Among these elements are different phytochemicals including quercetin which decreases the probability of developing colorectal, ovarian cancer and prostate cancer.
Onion extract and the juice of the onion dropped into the ear gently can relieve earaches.
Swelling, sores and inflammation in joints
A mixture consisting of chopped onion and salt leads to lower swelling and ease of pain if applied to the wound or swelling.
Hoarseness and sore throat
Removes phlegm, expectorant and excellent cure for diseases of the respiratory tube, like hoarseness and a persistent cough.
Can help relieve menstrual cramps.
There are some cons to the humble onion though...
(Things to bear in mind if you want the best out of your onion!)
To reduce its sharpness to suit different foods and to give it various flavours, onion is often put through different food processing such as cooking, baking, frying or roasting.
When going through these processes the onion can lose some of its components, as well as their effects on our blessed health.
Also, the onion tends to absorb oil in bulk and thus increases the calorie content and fat content in the finished dish.
If you decide to absorb most of the qualities of the onion and eat it fresh, you probably won’t want to eat it around anyone else and even you may not find it very pleasant.
This is also one of the consequences of the sulfur compounds. Chewing parsley sprigs might definitely facilitate and refine the intensity of the smell for you though!
The tear factor
When cutting onions, sulfuric compounds are unstable and therefore disintegrate and create a byproduct: a gas called syn-propanethial-S-oxide.

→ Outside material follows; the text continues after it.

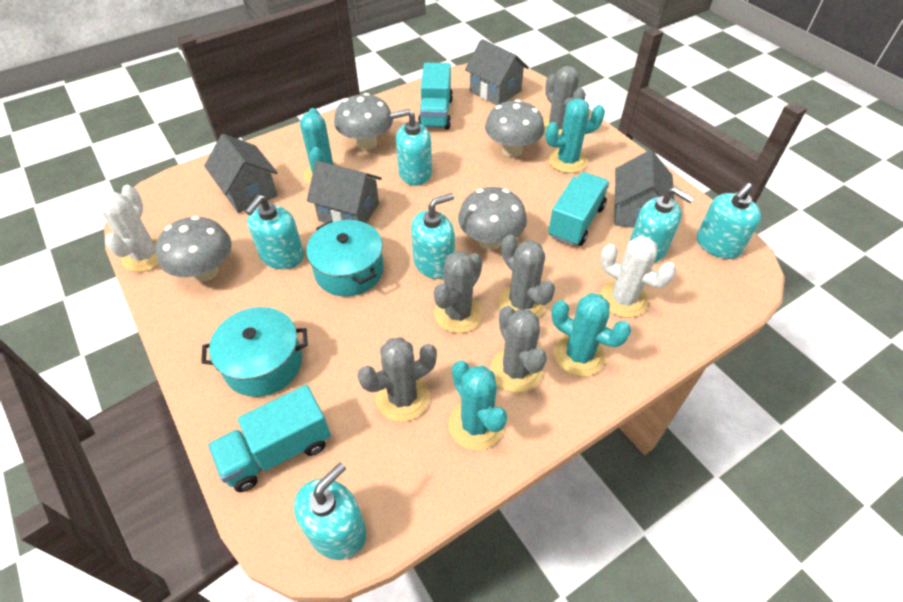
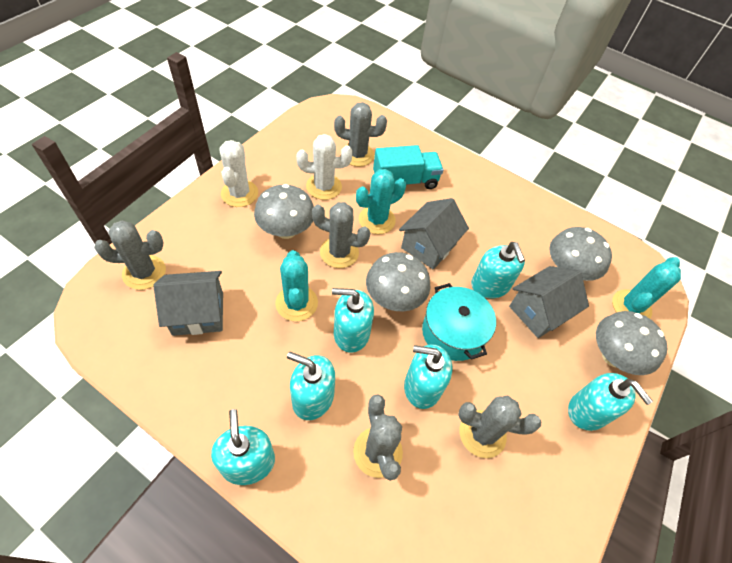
grey house: 4 -> 3
turquoise cactus: 4 -> 3
turquoise pot: 2 -> 1
turquoise truck: 3 -> 1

When this gas coincides with water (e.g. the eyes) it creates sulfuric acid that causes burning. Tears are an irrational response of the body to eradicate these distractions.
Cooling the onion before cutting and using a wet knife can help reduce the amount of gas.
The onion, with its unique characteristics also serves as inspiration and basis of meanings and symbols.
Glass onion is a song by the Beatles in which the onion is used as a metaphor through which we can see things as real and understand the way of life of people different from us.
What is important is to take advantage of the health benefits: for the sake of taste, cook it as you wish, but do not give up on integration of eating it raw and fresh.
Onion the medicine, natural, delicious and full of virtues.